Resistance, as Alexander Berkman points out, is first about learning to speak differently and abandoning the vocabulary of the “rational” technocrats who rule. Once we discover new words and ideas through which to perceive and explain reality, we free ourselves from neoliberal capitalism, which functions, as Walter Benjamin knew, like a state religion.
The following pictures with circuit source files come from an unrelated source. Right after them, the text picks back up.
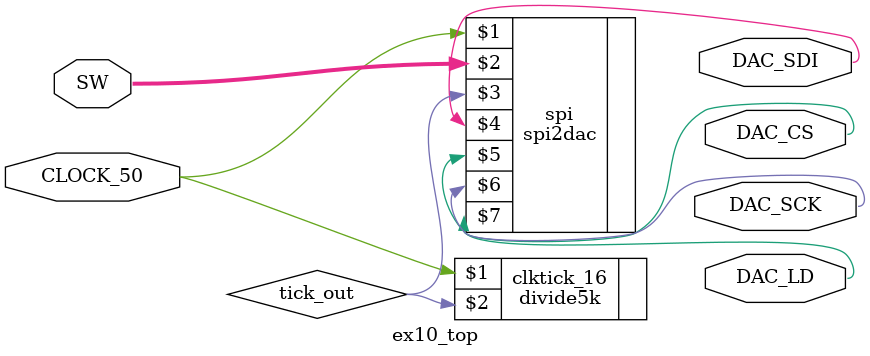
<source format=v>
module ex10_top(SW, CLOCK_50, DAC_CS, DAC_SDI, DAC_LD, DAC_SCK);
	input [9:0] SW;
	input CLOCK_50;
	output DAC_CS, DAC_SDI, DAC_LD, DAC_SCK;
	
	wire tick_out;

	divide5k clktick_16(CLOCK_50, tick_out);
	spi2dac spi(CLOCK_50, SW, tick_out, DAC_SDI, DAC_CS , DAC_SCK, DAC_LD);
	
endmodule
</source>
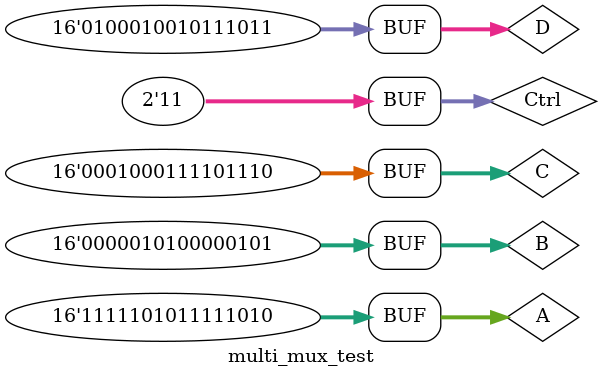
<source format=v>
`timescale 1ns / 1ps

module multi_mux_test;

	// Inputs
	reg [15:0] A;
	reg [15:0] B;
	reg [15:0] C;
	reg [15:0] D;
	reg [1:0] Ctrl;

	// Outputs
	wire [15:0] S;

	// Instantiate the Unit Under Test (UUT)
	multi_mux4
		#(.N(16))
	uut 
	(
		.A(A), 
		.B(B), 
		.C(C),
		.D(D),
		.Ctrl(Ctrl), 
		.S(S)
	);

	initial begin
		A = 16'hFAFA;
		B = 16'h0505;
		C = 16'h11EE;
		D = 16'h44BB;
		Ctrl = 0;
		#100;
		Ctrl = 1;
		#100;
		Ctrl = 2;
		#100;
		Ctrl = 3;
	end
      
endmodule


</source>
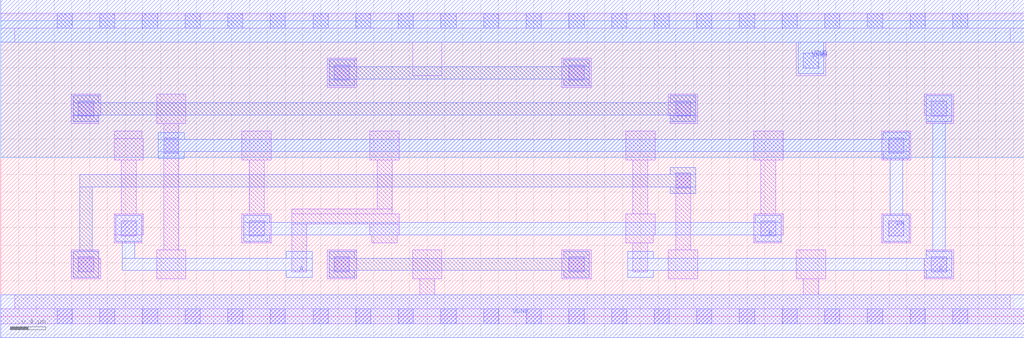
<source format=lef>
VERSION 5.7 ;
  NOWIREEXTENSIONATPIN ON ;
  DIVIDERCHAR "/" ;
  BUSBITCHARS "[]" ;
MACRO ASYNC3
  CLASS CORE ;
  FOREIGN ASYNC3 ;
  ORIGIN 0.000 0.000 ;
  SIZE 11.520 BY 3.330 ;
  SYMMETRY X Y ;
  SITE unit ;
  PIN A
    ANTENNAGATEAREA 0.378000 ;
    PORT
      LAYER met1 ;
        RECT 1.295 0.845 1.585 1.135 ;
        RECT 1.370 0.655 1.510 0.845 ;
        RECT 3.215 0.655 3.505 0.730 ;
        RECT 1.370 0.515 3.505 0.655 ;
        RECT 3.215 0.440 3.505 0.515 ;
    END
  END A
  PIN B
    ANTENNAGATEAREA 0.378000 ;
    PORT
      LAYER met1 ;
        RECT 2.735 1.060 3.025 1.135 ;
        RECT 8.495 1.060 8.785 1.135 ;
        RECT 2.735 0.920 8.785 1.060 ;
        RECT 2.735 0.845 3.025 0.920 ;
        RECT 8.495 0.845 8.785 0.920 ;
    END
  END B
  PIN C
    ANTENNAGATEAREA 0.189000 ;
    ANTENNADIFFAREA 1.031650 ;
    PORT
      LAYER met1 ;
        RECT 10.415 2.195 10.705 2.485 ;
        RECT 10.490 0.730 10.630 2.195 ;
        RECT 7.055 0.655 7.345 0.730 ;
        RECT 10.415 0.655 10.705 0.730 ;
        RECT 7.055 0.515 10.705 0.655 ;
        RECT 7.055 0.440 7.345 0.515 ;
        RECT 10.415 0.440 10.705 0.515 ;
    END
  END C
  PIN CN
    ANTENNAGATEAREA 0.189000 ;
    ANTENNADIFFAREA 1.661650 ;
    PORT
      LAYER met1 ;
        RECT 1.775 1.995 2.065 2.070 ;
        RECT 9.935 1.995 10.225 2.070 ;
        RECT 1.775 1.855 10.225 1.995 ;
        RECT 1.775 1.780 2.065 1.855 ;
        RECT 9.935 1.780 10.225 1.855 ;
        RECT 10.010 1.135 10.150 1.780 ;
        RECT 9.935 0.845 10.225 1.135 ;
    END
  END CN
  PIN VGND
    ANTENNADIFFAREA 0.914200 ;
    PORT
      LAYER met1 ;
        RECT 0.000 -0.240 11.520 0.240 ;
    END
    PORT
      LAYER met1 ;
        RECT 0.000 3.090 11.520 3.570 ;
        RECT 8.975 2.735 9.265 3.090 ;
    END
  END VGND
  PIN VPWR
    ANTENNADIFFAREA 1.747200 ;
    PORT
      LAYER li1 ;
        RECT 0.000 3.245 11.520 3.415 ;
        RECT 0.155 3.090 11.365 3.245 ;
        RECT 4.635 2.715 4.965 3.090 ;
        RECT 8.955 2.715 9.285 3.090 ;
      LAYER mcon ;
        RECT 0.635 3.245 0.805 3.415 ;
        RECT 1.115 3.245 1.285 3.415 ;
        RECT 1.595 3.245 1.765 3.415 ;
        RECT 2.075 3.245 2.245 3.415 ;
        RECT 2.555 3.245 2.725 3.415 ;
        RECT 3.035 3.245 3.205 3.415 ;
        RECT 3.515 3.245 3.685 3.415 ;
        RECT 3.995 3.245 4.165 3.415 ;
        RECT 4.475 3.245 4.645 3.415 ;
        RECT 4.955 3.245 5.125 3.415 ;
        RECT 5.435 3.245 5.605 3.415 ;
        RECT 5.915 3.245 6.085 3.415 ;
        RECT 6.395 3.245 6.565 3.415 ;
        RECT 6.875 3.245 7.045 3.415 ;
        RECT 7.355 3.245 7.525 3.415 ;
        RECT 7.835 3.245 8.005 3.415 ;
        RECT 8.315 3.245 8.485 3.415 ;
        RECT 8.795 3.245 8.965 3.415 ;
        RECT 9.275 3.245 9.445 3.415 ;
        RECT 9.755 3.245 9.925 3.415 ;
        RECT 10.235 3.245 10.405 3.415 ;
        RECT 10.715 3.245 10.885 3.415 ;
        RECT 9.035 2.795 9.205 2.965 ;
    END
  END VPWR
  OBS
      LAYER nwell ;
        RECT 0.000 1.790 11.520 3.330 ;
      LAYER li1 ;
        RECT 3.675 2.580 4.005 2.910 ;
        RECT 6.315 2.580 6.645 2.910 ;
        RECT 0.795 2.260 1.125 2.505 ;
        RECT 0.795 2.175 1.105 2.260 ;
        RECT 1.755 2.175 2.085 2.505 ;
        RECT 7.515 2.260 7.845 2.505 ;
        RECT 10.395 2.260 10.725 2.505 ;
        RECT 7.535 2.175 7.845 2.260 ;
        RECT 10.415 2.175 10.725 2.260 ;
        RECT 1.275 2.005 1.585 2.090 ;
        RECT 1.275 1.760 1.605 2.005 ;
        RECT 1.355 1.155 1.525 1.760 ;
        RECT 1.275 0.920 1.605 1.155 ;
        RECT 1.275 0.825 1.585 0.920 ;
        RECT 1.835 0.750 2.005 2.175 ;
        RECT 2.715 1.760 3.045 2.090 ;
        RECT 4.155 1.760 4.485 2.090 ;
        RECT 7.035 1.760 7.365 2.090 ;
        RECT 8.475 1.760 8.805 2.090 ;
        RECT 9.915 1.760 10.245 2.090 ;
        RECT 2.795 1.155 2.965 1.760 ;
        RECT 4.235 1.210 4.405 1.760 ;
        RECT 3.275 1.155 4.405 1.210 ;
        RECT 7.115 1.155 7.285 1.760 ;
        RECT 2.715 0.825 3.045 1.155 ;
        RECT 3.275 1.040 4.485 1.155 ;
        RECT 0.795 0.655 1.105 0.750 ;
        RECT 0.795 0.420 1.125 0.655 ;
        RECT 1.755 0.420 2.085 0.750 ;
        RECT 3.275 0.500 3.445 1.040 ;
        RECT 4.155 0.920 4.485 1.040 ;
        RECT 7.035 0.920 7.365 1.155 ;
        RECT 4.175 0.825 4.465 0.920 ;
        RECT 7.035 0.825 7.345 0.920 ;
        RECT 3.675 0.420 4.005 0.750 ;
        RECT 4.635 0.420 4.965 0.750 ;
        RECT 6.315 0.420 6.645 0.750 ;
        RECT 7.115 0.500 7.285 0.825 ;
        RECT 7.595 0.750 7.765 1.615 ;
        RECT 8.555 1.155 8.725 1.760 ;
        RECT 8.475 0.920 8.805 1.155 ;
        RECT 8.475 0.825 8.785 0.920 ;
        RECT 9.915 0.825 10.245 1.155 ;
        RECT 7.515 0.420 7.845 0.750 ;
        RECT 8.955 0.420 9.285 0.750 ;
        RECT 10.415 0.655 10.725 0.750 ;
        RECT 10.395 0.420 10.725 0.655 ;
        RECT 4.715 0.240 4.885 0.420 ;
        RECT 9.035 0.240 9.205 0.420 ;
        RECT 0.155 0.085 11.365 0.240 ;
        RECT 0.000 -0.085 11.520 0.085 ;
      LAYER mcon ;
        RECT 3.755 2.660 3.925 2.830 ;
        RECT 6.395 2.660 6.565 2.830 ;
        RECT 0.875 2.255 1.045 2.425 ;
        RECT 7.595 2.255 7.765 2.425 ;
        RECT 10.475 2.255 10.645 2.425 ;
        RECT 1.835 1.840 2.005 2.010 ;
        RECT 1.355 0.905 1.525 1.075 ;
        RECT 9.995 1.840 10.165 2.010 ;
        RECT 7.595 1.445 7.765 1.615 ;
        RECT 2.795 0.905 2.965 1.075 ;
        RECT 0.875 0.500 1.045 0.670 ;
        RECT 3.755 0.500 3.925 0.670 ;
        RECT 6.395 0.500 6.565 0.670 ;
        RECT 8.555 0.905 8.725 1.075 ;
        RECT 9.995 0.905 10.165 1.075 ;
        RECT 10.475 0.500 10.645 0.670 ;
        RECT 0.635 -0.085 0.805 0.085 ;
        RECT 1.115 -0.085 1.285 0.085 ;
        RECT 1.595 -0.085 1.765 0.085 ;
        RECT 2.075 -0.085 2.245 0.085 ;
        RECT 2.555 -0.085 2.725 0.085 ;
        RECT 3.035 -0.085 3.205 0.085 ;
        RECT 3.515 -0.085 3.685 0.085 ;
        RECT 3.995 -0.085 4.165 0.085 ;
        RECT 4.475 -0.085 4.645 0.085 ;
        RECT 4.955 -0.085 5.125 0.085 ;
        RECT 5.435 -0.085 5.605 0.085 ;
        RECT 5.915 -0.085 6.085 0.085 ;
        RECT 6.395 -0.085 6.565 0.085 ;
        RECT 6.875 -0.085 7.045 0.085 ;
        RECT 7.355 -0.085 7.525 0.085 ;
        RECT 7.835 -0.085 8.005 0.085 ;
        RECT 8.315 -0.085 8.485 0.085 ;
        RECT 8.795 -0.085 8.965 0.085 ;
        RECT 9.275 -0.085 9.445 0.085 ;
        RECT 9.755 -0.085 9.925 0.085 ;
        RECT 10.235 -0.085 10.405 0.085 ;
        RECT 10.715 -0.085 10.885 0.085 ;
      LAYER met1 ;
        RECT 3.695 2.815 3.985 2.890 ;
        RECT 6.335 2.815 6.625 2.890 ;
        RECT 3.695 2.675 6.625 2.815 ;
        RECT 3.695 2.600 3.985 2.675 ;
        RECT 6.335 2.600 6.625 2.675 ;
        RECT 0.815 2.410 1.105 2.485 ;
        RECT 7.535 2.410 7.825 2.485 ;
        RECT 0.815 2.270 7.825 2.410 ;
        RECT 0.815 2.195 1.105 2.270 ;
        RECT 7.535 2.195 7.825 2.270 ;
        RECT 7.535 1.600 7.825 1.675 ;
        RECT 0.890 1.460 7.825 1.600 ;
        RECT 0.890 0.730 1.030 1.460 ;
        RECT 7.535 1.385 7.825 1.460 ;
        RECT 0.815 0.440 1.105 0.730 ;
        RECT 3.695 0.655 3.985 0.730 ;
        RECT 6.335 0.655 6.625 0.730 ;
        RECT 3.695 0.515 6.625 0.655 ;
        RECT 3.695 0.440 3.985 0.515 ;
        RECT 6.335 0.440 6.625 0.515 ;
  END
END ASYNC3
END LIBRARY


</source>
Resistance will take place outside the boundaries of popular culture and academia, where the deadening weight of the dominant ideology curtails creativity and independent thought.

As global capitalism disintegrates, the heresy our corporate masters fear is gaining currency. But that heresy will not be effective until it is divorced from the mania for hope that is an essential part of corporate indoctrination. The ridiculous positivism, the belief that we are headed toward some glorious future, defies reality. Hope, in this sense, is a form of disempowerment.

There is nothing inevitable about human existence except birth and death. There are no forces, whether divine or technical, that will guarantee us a better future. When we give up false hopes, when we see human nature and history for what they are, when we accept that progress is not preordained, then we can act with an urgency and passion that comprehends the grim possibilities ahead.